Page text:
○ ○ ○

Network Data Operational, Security and Research Stewardship Working Practice

Version 1.0, October 29, 20131
Adopted as Internal Internet2 Working Practice

Introduction

Internet2 collects network flow data from its network to aid in operational support and for research projects. Anonymized flow data is stored for researchers, and raw flow data is collected for operational forecasting. With the exception of a network flow data policy to encompass IPv6, Internet2 has not had a clearly articulated and publicly available flow data policy or practice. Due to increasingly rich service delivery options and a need to monitor them, a new operational and research-support practice for flow data is necessary.

Summary

Internet2 respects the privacy of traffic flowing over its network and will not disclose netflow data unless authorized.

Internet2 will inspect flow data for operations. It will use such data to respond to network security incidents and it will keep summaries derived from flow data to understand network growth and evolution, to engineer the network to meet demand, and to provide management-level summaries of how the network is being used. Raw flow data will not be kept in an unencrypted format for longer than two weeks. Our intention is that any raw flow data will be kept at locations secured by Internet2 and managed by Internet2 direct employees on devices with limited network access, and will only be accessible by authorized employees and subcontractors. In the case of subcontractors, no data will be shared until a data sharing agreement is executed with the subcontractor.

○ ○ ○

Written instruction 1: Return the listing's lines exactly, starting at the line that contains "Objects in satellite" and ending at the final line of the listing, with the pictures omitted.

○ ○ ○

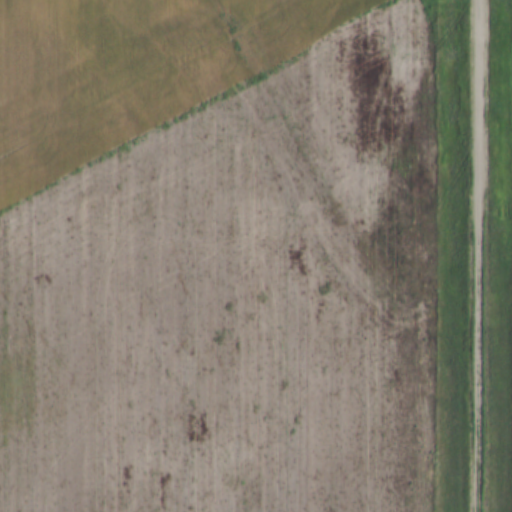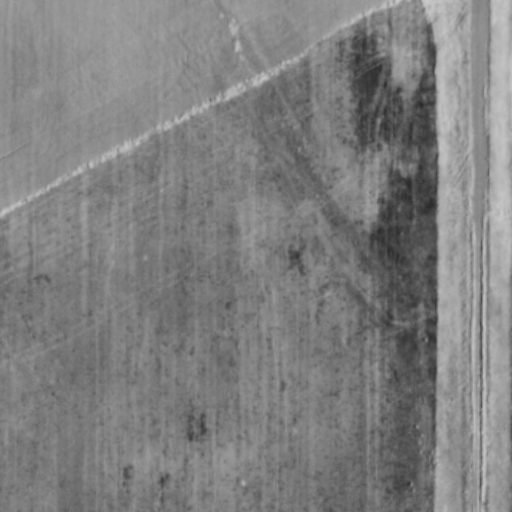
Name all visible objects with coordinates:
road: (479, 255)
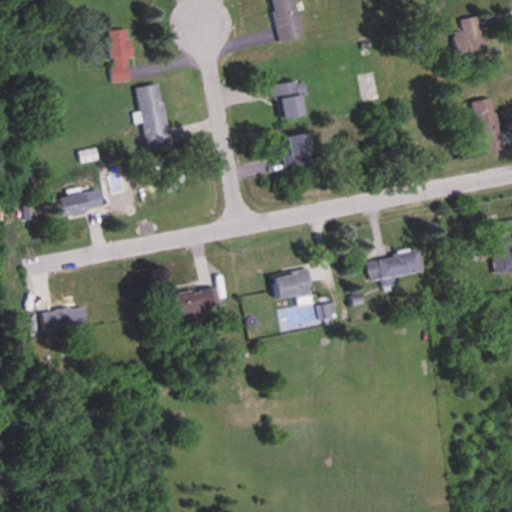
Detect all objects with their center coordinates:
building: (281, 19)
building: (463, 39)
building: (118, 56)
building: (283, 98)
building: (151, 116)
road: (219, 123)
building: (480, 124)
building: (291, 151)
building: (78, 203)
road: (266, 219)
building: (499, 248)
building: (388, 268)
building: (288, 287)
building: (188, 302)
building: (58, 319)
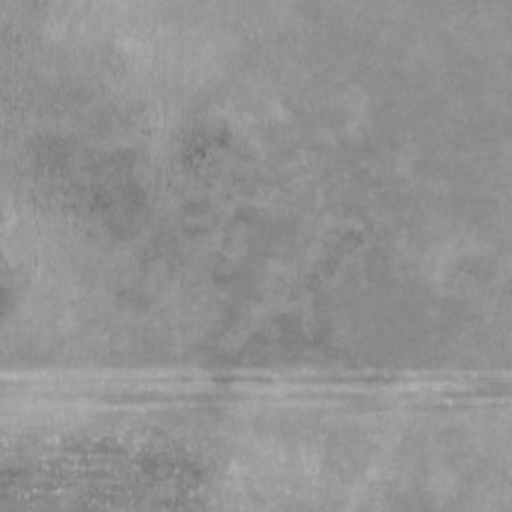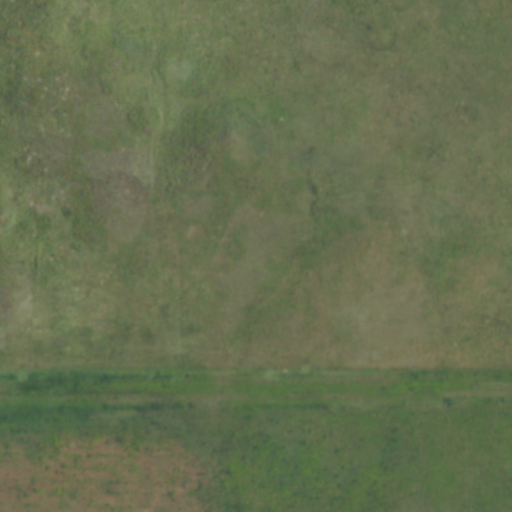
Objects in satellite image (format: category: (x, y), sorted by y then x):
road: (256, 391)
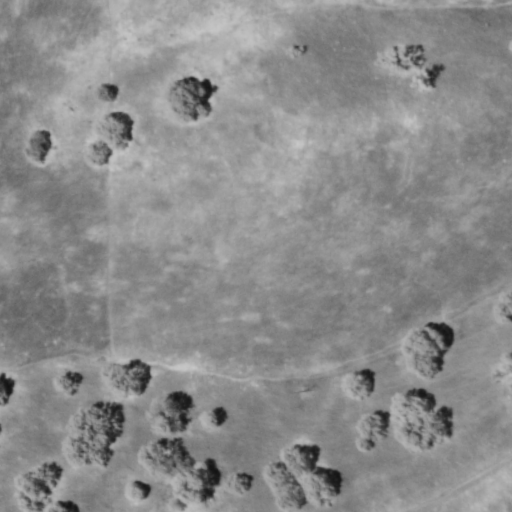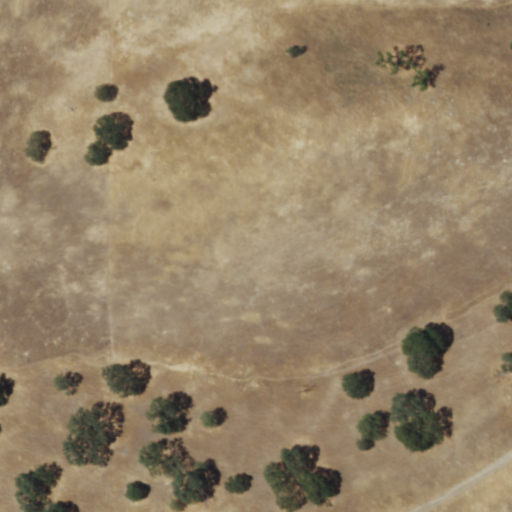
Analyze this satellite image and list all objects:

○ ○ ○

Written instruction 2: State whether each statement agrees with the Internet2 flow data practice, quoting the deciding words: (a) Raw flow data may be kept in unencrypted form for up to one month. (b) Anonymized flow data is stored for researchers. (c) Flow data may be shared with a subcontractor before a data sharing agreement is executed.

Response 1:
Objects in satellite image (format: category: (x, y), sorted by y then x):
road: (256, 391)
Analyze this satellite image and list all objects:

Response 2:
(a) No: "Raw flow data will not be kept in an unencrypted format for longer than two weeks."
(b) Yes: "Anonymized flow data is stored for researchers"
(c) No: "no data will be shared until a data sharing agreement is executed with the subcontractor."